The Conservatory presents an unparalleled array of recitals that enlighten as well as entertain. Cellist Bonnie Hampton, a founder of the Conservatory’s landmark chamber music degree program, re-joins the faculty this season, appearing three times on the Faculty Artist Series to perform the complete Beethoven Cello sonatas and deliver a lecture-recital exploring the legacy of the greatest twentieth-century cellists. Soprano Rebecca Plack (’03) performs songs that Debussy, Wolf, and Schumann wrote using identical texts, and exposes the composers engaging in shows of one-upmanship. Pianist and audience favorite Scott Foglesong (’77) plays a tour-de-force of Bach, Brahms, Schubert and Villa-Lobos in Leipzig, Vienna and Rio… and the “list goes on” according to the announcement.

The ever-popular Chamber Music Masters series gives the public another view of consummate artists discussing their craft. In week-long residencies, four distinguished guests work with students in public master classes and then join them on stage for full-length chamber music concerts. This amazing interaction with some of the music industries top performers has inspired many to seek tutoring lessons. This season the Conservatory welcomes violinist Jorja Fleezanis, long time concertmaster of the Minnesota Orchestra, cellist Norman Fischer, a founder of the renowned Concord String Quartet, pianist Menahem Pressler and violist Kim Kashkashian.
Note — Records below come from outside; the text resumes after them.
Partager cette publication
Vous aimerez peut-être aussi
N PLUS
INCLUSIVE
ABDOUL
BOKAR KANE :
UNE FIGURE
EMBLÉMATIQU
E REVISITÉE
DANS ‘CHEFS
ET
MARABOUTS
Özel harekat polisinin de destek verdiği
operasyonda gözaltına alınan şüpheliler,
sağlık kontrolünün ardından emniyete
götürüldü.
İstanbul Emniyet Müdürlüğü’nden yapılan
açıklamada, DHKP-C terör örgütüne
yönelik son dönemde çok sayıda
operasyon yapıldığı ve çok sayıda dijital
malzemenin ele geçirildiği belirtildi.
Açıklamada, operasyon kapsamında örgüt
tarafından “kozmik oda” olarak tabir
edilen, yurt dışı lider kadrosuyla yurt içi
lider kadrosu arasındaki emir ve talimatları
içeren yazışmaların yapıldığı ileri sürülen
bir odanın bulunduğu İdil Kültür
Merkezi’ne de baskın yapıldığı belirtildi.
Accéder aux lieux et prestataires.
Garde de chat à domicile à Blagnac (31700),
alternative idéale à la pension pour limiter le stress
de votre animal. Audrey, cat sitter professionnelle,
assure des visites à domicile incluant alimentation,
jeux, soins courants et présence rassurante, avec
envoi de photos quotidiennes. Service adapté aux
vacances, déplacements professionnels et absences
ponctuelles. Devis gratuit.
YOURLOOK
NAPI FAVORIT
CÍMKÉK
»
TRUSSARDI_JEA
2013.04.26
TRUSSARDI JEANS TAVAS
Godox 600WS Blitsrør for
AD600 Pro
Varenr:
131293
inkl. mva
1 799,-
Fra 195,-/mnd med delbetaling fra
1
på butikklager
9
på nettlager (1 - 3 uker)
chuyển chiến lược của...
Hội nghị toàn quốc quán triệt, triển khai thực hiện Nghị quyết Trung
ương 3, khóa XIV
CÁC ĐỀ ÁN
A center for the study of Historical Performance, the Conservatory proudly unveils a comprehensive early music season this year, with concerts that showcase its complete collection of period instruments. The Conservatory Baroque Ensemble, co-directed by Corey Jamason and Elisabeth Reed, performs a concert version of Handel’s Serse in March while conductor Nicholas McGegan demystifies the art form in a January lecture titled Baroque Opera: an Exotic and Irrational Entertainment. On November 14, the Conservatory celebrates the acquisition of a newly-built French harpsichord with a recital featuring Jamason at the keyboard and Reed on viola da gamba. Vocal works by Monteverdi, the annual Baroque Concerto competition and master classes by trumpeter John Thiessen, countertenor Ian Howell, baroque violinist Robert Mealy and conductor Jeffrey Thomas round out the season.

Each year, the Conservatory welcomes back its own with the Alumni Recital Series, an eclectic showcase of talent and achievement. This year’s lineup includes the Grammy-nominated ZOFO duet of pianists Keisuke Nakagoshi (’06) and Eva-Maria Zimmerman, violinist Krista Bennion-Feeney (’81), concertmaster of Lincoln Center’s Mostly Mozart Festival Orchestra and the Orchestra of St. Luke’s, and the trailblazing Del Sol Quartet. The series opens September 6 with an Alumni Showcase celebrating the work of no fewer than six alumni composers performed by four different alumni ensembles.